Set a reference to "Microsoft HTML object library".
Function HtmlToText(sHTML) As String
Dim oDoc As HTMLDocument
Set oDoc = New HTMLDocument
oDoc.body.innerHTML = sHTML
HtmlToText = oDoc.body.innerText
End Function
Tim
A very simple way to extract text is to scan the HTML character by character, and accumulate characters outside of angle brackets into a new string.
Function StripTags(ByVal html As String) As String
Dim text As String
Dim accumulating As Boolean
Dim n As Integer
Dim c As String
text = ""
accumulating = True
n = 1
Do While n <= Len(html)
c = Mid(html, n, 1)
If c = "<" Then
accumulating = False
ElseIf c = ">" Then
accumulating = True
Else
If accumulating Then
text = text & c
End If
End If
n = n + 1
Loop
StripTags = text
End Function
This can leave lots of extraneous whitespace, but it will help in removing the tags.
Tim's solution was great, worked liked a charm.
I´d like to contribute: Use this code to add the "Microsoft HTML Object Library" in runtime:
Set ID = ThisWorkbook.VBProject.References
ID.AddFromGuid "{3050F1C5-98B5-11CF-BB82-00AA00BDCE0B}", 2, 5
It worked on Windows XP and Windows 7.
Tim's answer is excellent. However, a minor adjustment can be added to avoid one foreseeable error response.

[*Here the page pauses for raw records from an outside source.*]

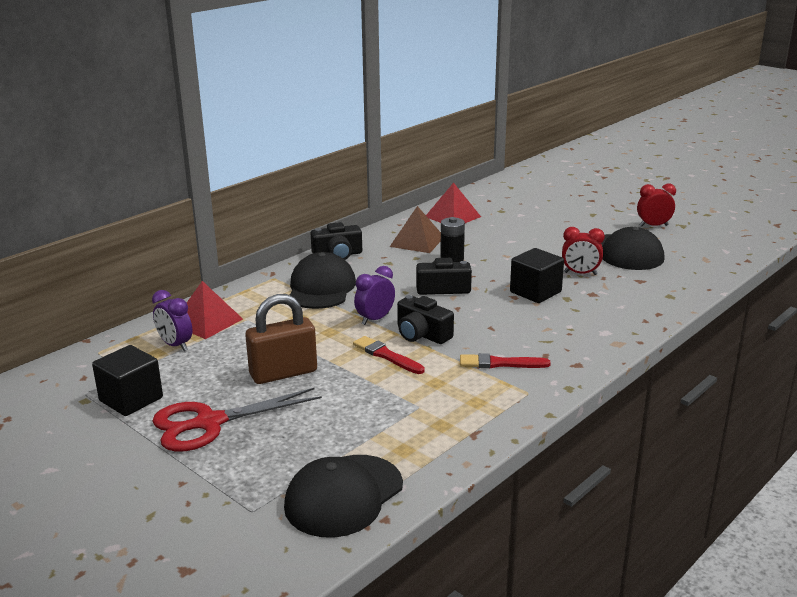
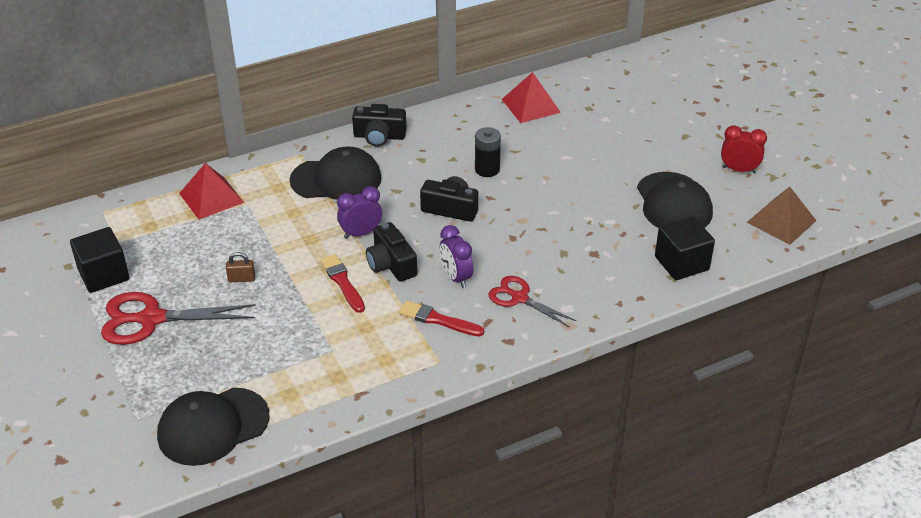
camera: 20 degrees right, 15 degrees up
purple clock [152,290,193,351] -> purple clock moved to [440,225,473,288]
brown padlock [245,294,317,384] -> brown padlock [226,252,255,282], size x0.43
black cap [290,252,356,309] -> black cap turned 60 degrees clockwise [290,147,382,200]
brown pyramid [390,206,441,253] -> brown pyramid moved to [747,187,816,245]
black cube [510,248,564,303] -> black cube moved to [655,216,715,280]
red clock [562,227,605,275] -> none
none -> red scissors [488,276,577,328]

Function HtmlToText(sHTML) As String
Dim oDoc As HTMLDocument
If IsNull(sHTML) Then
HtmlToText = ""
Exit Function
End-If
Set oDoc = New HTMLDocument
oDoc.body.innerHTML = sHTML
HtmlToText = oDoc.body.innerText
End Function
Yes! I managed to solve my problem as well. Thanks everybody/
In my case, I had this sort of input:
<p>Lorem ipsum dolor sit amet.</p>
<p>Ut enim ad minim veniam.</p>
<p>Duis aute irure dolor in reprehenderit.</p>
And I did not want the result to be all jammed together without breaklines.
So I first splitted my input for every <p> tag into an array 'paragraphs', then for each element I used Tim's answer to get the text out of html (very sweet answer btw).
In addition I concatenated each cleaned 'paragraph' with this breakline character Crh(10) for VBA/Excel.
The final code is:
Public Function HtmlToText(ByVal sHTML As String) As String
Dim oDoc As HTMLDocument
Dim result As String
Dim paragraphs() As String
If IsNull(sHTML) Then
HtmlToText = ""
Exit Function
End If
result = ""
paragraphs = Split(sHTML, "<p>")
For Each paragraph In paragraphs
Set oDoc = New HTMLDocument
oDoc.body.innerHTML = paragraph
result = result & Chr(10) & Chr(10) & oDoc.body.innerText
Next paragraph
HtmlToText = result
End Function
Here's a variation of Tim's and Gardoglee's solution that does not require setting a reference to "Microsoft HTML object library". This method is known as Late Binding and will also work in vbscript.
Function HtmlToText(sHTML) As String
Dim oDoc As Object ' As HTMLDocument
If IsNull(sHTML) Then
HtmlToText = ""
Exit Function
End If
Set oDoc = CreateObject("HTMLFILE")
oDoc.body.innerHTML = sHTML
HtmlToText = oDoc.body.innerText
End Function
Note that if you are using VBA in Access 2007 or greater, there is an Application.PlainText() method built-in that does the same thing as the code above.